Con la celebrazione della “Domenica delle Palme” si apre la settimana santa, tale domenica viene anche definita “di Passione” in quanto presenta un duplice aspetto: il primo è quello della commemorazione dell’ingresso di Gesù a Gerusalemme, mediante la benedizione dei ramoscelli d’ulivo a cui segue la processione del popolo verso la chiesa, il secondo è quello del mistero della morte di Cristo che la liturgia della Parola ci presenta attraverso la lettura della Passione del Signore.

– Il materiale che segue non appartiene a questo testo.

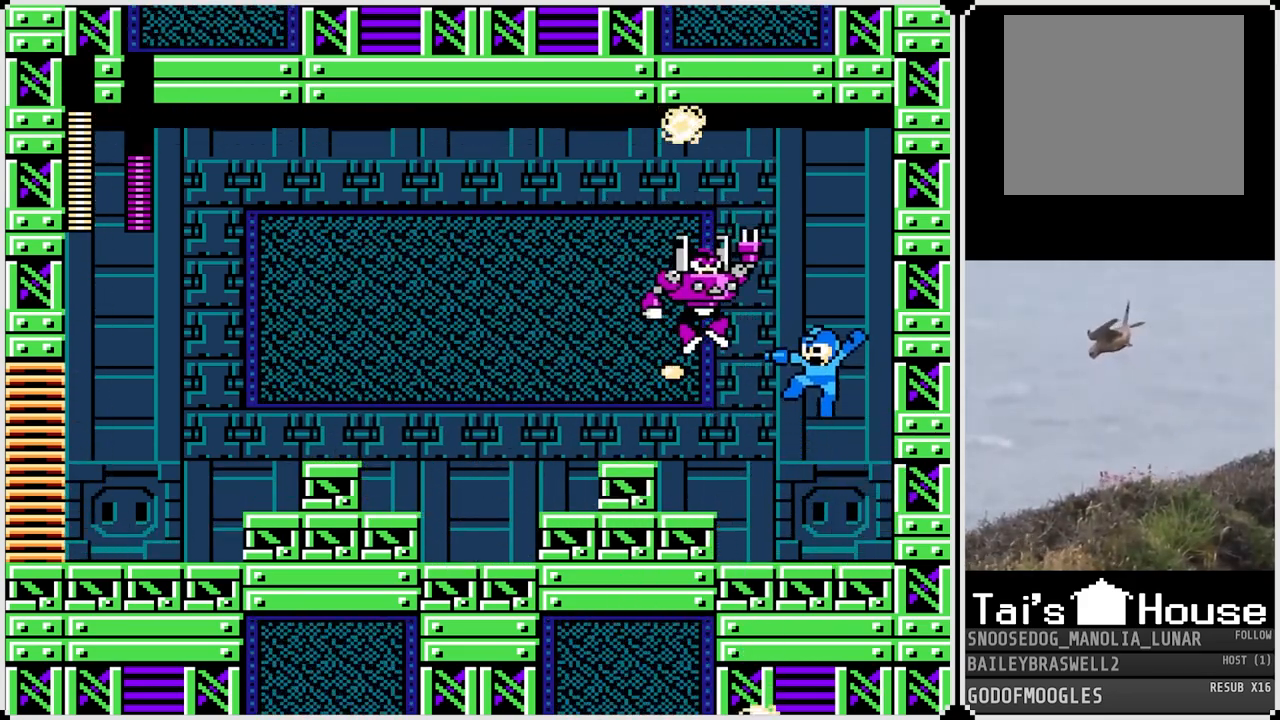
{"buttons": [], "left_stick": "center", "right_stick": "center", "events": [[50, "SQUARE", "down"], [116, "SQUARE", "up"], [150, "SQUARE", "down"], [266, "SQUARE", "up"], [417, "SQUARE", "down"], [500, "SQUARE", "up"]]}
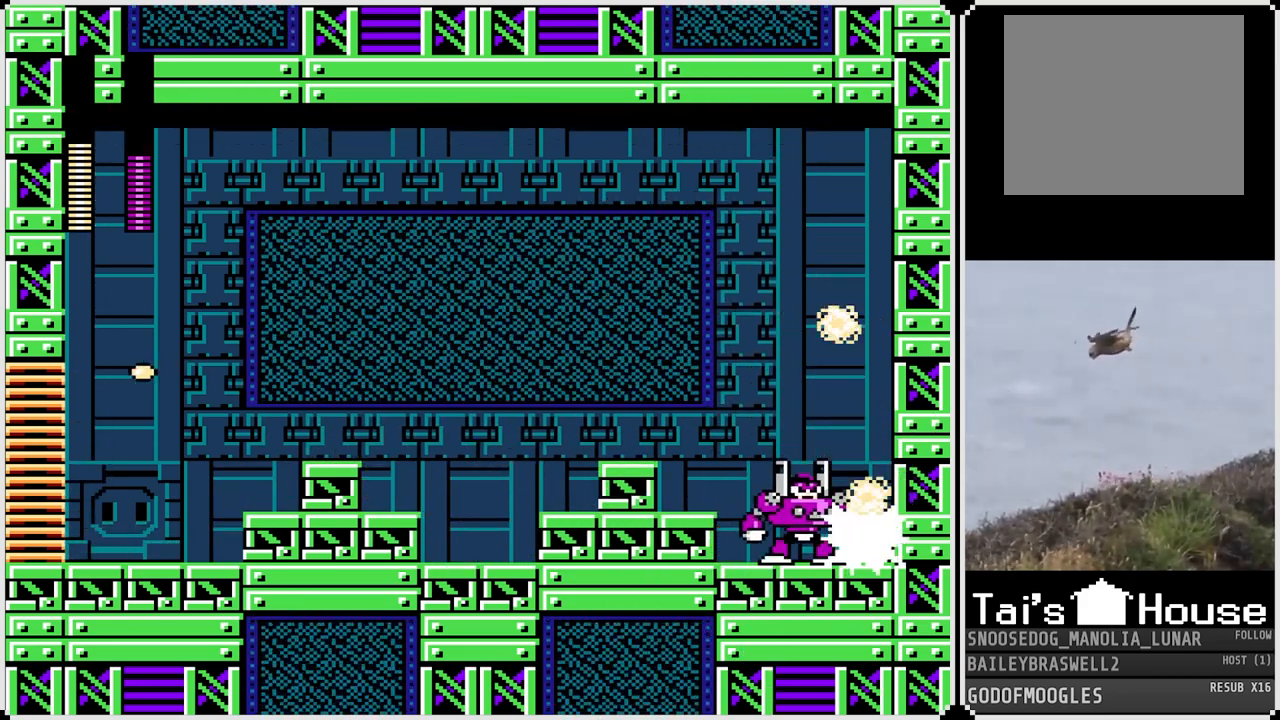
{"buttons": ["SQUARE", "DPAD_LEFT"], "left_stick": "center", "right_stick": "center", "events": [[83, "SQUARE", "down"], [134, "SQUARE", "up"], [184, "SQUARE", "down"], [267, "SQUARE", "up"], [334, "DPAD_LEFT", "down"], [334, "SQUARE", "down"], [400, "SQUARE", "up"], [450, "SQUARE", "down"]]}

Particolare importanza nella settimana santa è assunta dal giovedì Santo, questo è un giorno particolare perché chiude il tempo di Quaresima e ci introduce nel Triduo Pasquale, cuore di tutto l’anno liturgico. Anticamente la Quaresima cominciava di domenica e terminava esattamente il giovedì prima di Pasqua, giorno nel quale si celebrava la messa “per i penitenti” i quali, una volta riconciliati con Dio, erano pronti a celebrare la solennità pasquale. Fino al VII secolo quella dei penitenti era l’unica celebrazione prevista il giovedì, dal VII secolo le celebrazioni divennero tre, la prima al mattino per i penitenti, la seconda a mezzogiorno per la consacrazione degli oli santi e la terza nel pomeriggio per commemorare la cena del Signore. Oggi la liturgia del giovedì santo prevede solo due celebrazioni, la messa crismale e la messa “in Coena Domini”.


La messa crismale è celebrata dal vescovo diocesano, con tutto il suo presbiterio, in Cattedrale, durante tale celebrazione vengono benedetti gli oli santi, Crisma, Catecumeni ed Infermi, ed i presbiteri rinnovano le promesse fatte nel giorno della loro ordinazione.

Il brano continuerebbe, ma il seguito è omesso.